Regardless of airline, the chance of significant delay is lowest in the early hours of the morning, regardless of airline. From there, the probability of delay steadily increases and peaks in the evening. Then there is a dip around midnight, with delays skyrocketing in the wee hours of the morning. Many of these flights are red-eyes from Alaska and Puerto Rico that occur at the end of an airline’s work day. Flying at the end of the work day increases the chance of delay since planes fly multiple flights in a day, and any delay in an earlier flight can mess up the traffic control schedule for all later flights. Additionally, if delayed for too long, crew duty hours can also exceed the limit. This happened in Southwest’s meltdown last year, where Southwest had insufficient replacement crews and misallocation of planes, leading to mass flight cancellations.

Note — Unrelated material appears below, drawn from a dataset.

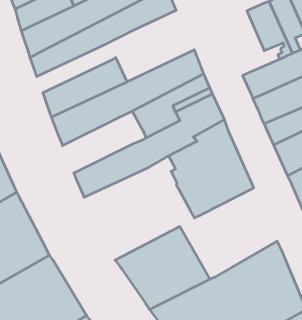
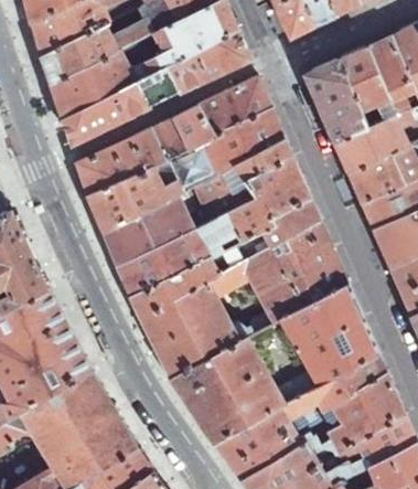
building: none -> [304,59,368,141]
building: none -> [171,78,271,149]
building: none -> [103,194,193,266]
building: none -> [130,244,271,378]
building: none -> [282,285,377,386]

The budget airlines (Frontier, Spirit, Southwest, and JetBlue) all have higher rates of delay throughout the day according to this dataset, with the exception of Southwest, which has a delay rate comparable with the non-budget airlines in the morning. However, by 12pm, Southwest’s significant delay rate grows past that of the non-budget airlines and joins its budget peers by 4 or 5 pm.
By the numbers:
Airline | % Flights Significantly Delayed |
---|---|
JetBlue Airways | 22.078514 |
Frontier Airlines Inc. | 21.896298 |
Allegiant Air | 18.991785 |
Spirit Air Lines | 16.958591 |
Southwest Airlines Co. | 15.292280 |
American Airlines Inc. | 14.529106 |
Mesa Airlines Inc. | 13.838768 |
United Air Lines Inc. | 12.994220 |
Hawaiian Airlines Inc. | 11.101448 |
PSA Airlines Inc. | 11.007379 |
Delta Air Lines Inc. | 10.671968 |
SkyWest Airlines Inc. | 10.629637 |
Alaska Airlines Inc. | 10.458504 |
Republic Airline | 10.361243 |
Endeavor Air Inc. | 9.843149 |
Envoy Air | 9.762695 |
Horizon Air | 8.873647 |
In sum, to minimize the chance of delay, it’s best to choose a non-budget airline and depart as early as possible to avoid a significant delay. Your chances of making a connecting flight, getting to your destination at a reasonable hour, and enjoying a warm, healthy dinner all increase if you leave earlier in the day. It seems like my mom was right after all.

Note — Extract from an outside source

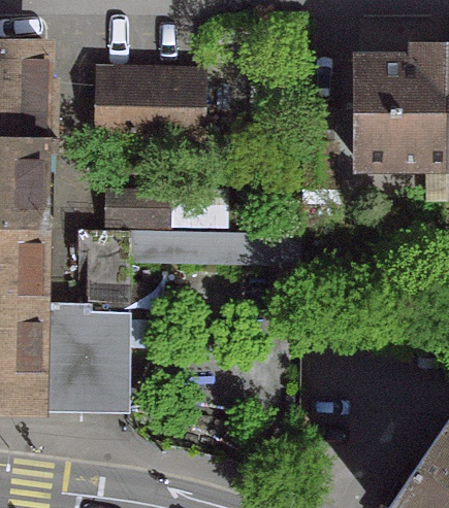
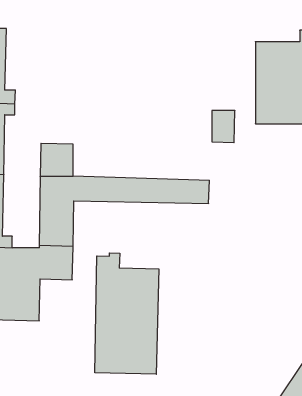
building: [95,69,203,138] -> none
building: none -> [95,253,159,374]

Applications: LAX and BUR, and SFO and OAK
Since starting college, I’ve traveled quite regularly on planes between my hometown in Southern California and my university in the San Francisco Bay Area. I was drawn to this topic to get a better sense of which airline and airport combination offered me the fewest overall delays. As a college student with a constrained budget, I often take Southwest to and from school due to its cheap fares and customer service..

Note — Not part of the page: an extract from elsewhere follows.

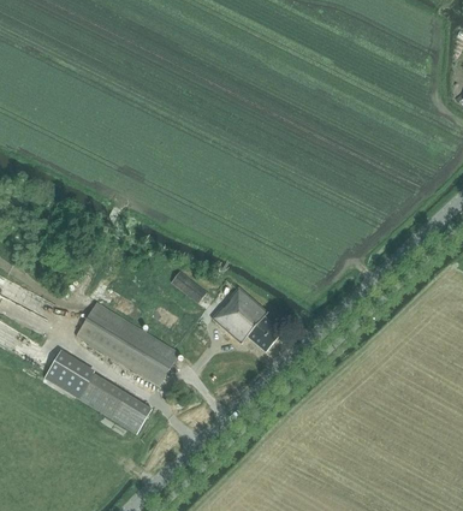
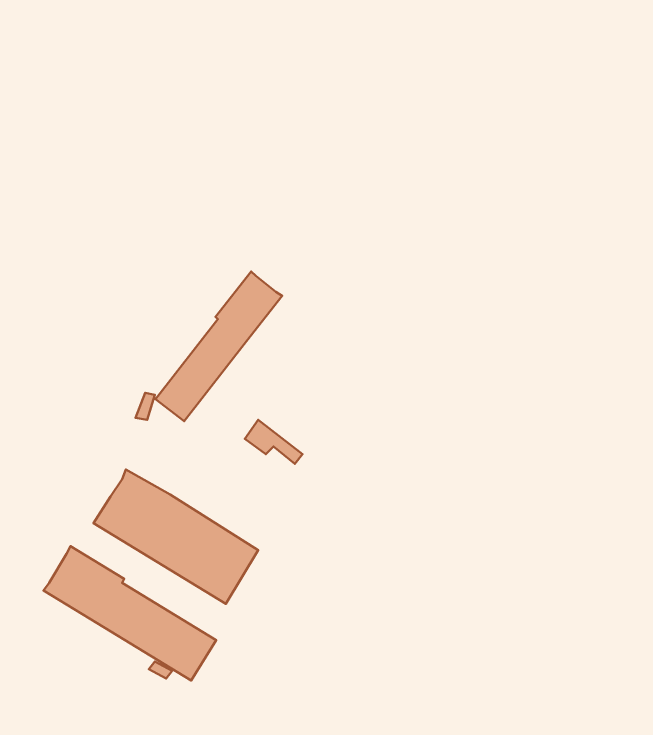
building: none -> [155,271,282,421]
building: [212,289,281,352] -> none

Southern California common wisdom dictates that one should fly out of Burbank (BUR) whenever possible to avoid the hassle of traveling to and out of Los Angeles (LAX.. Coming to the Bay Area for college, I expected Oakland (OAK) and San Francisco (SFO) to share a similar dynamic. However, I was surprised to hear that some of my friends preferred SFO over OAK. In this section, we will determine whether SFO is better than OAK and BUR is better than LAX.
I follow a similar approach as before but select only flight records that contain our desired airports.
We see that BUR has fewer delays than LAX, OAK, and SFO. Burbank is better than LAX, but Oakland and SFO are about the same. Maybe my friends’ preference for SFO compared to OAK stems from something else, but clearly delays don’t play a major role in that decision.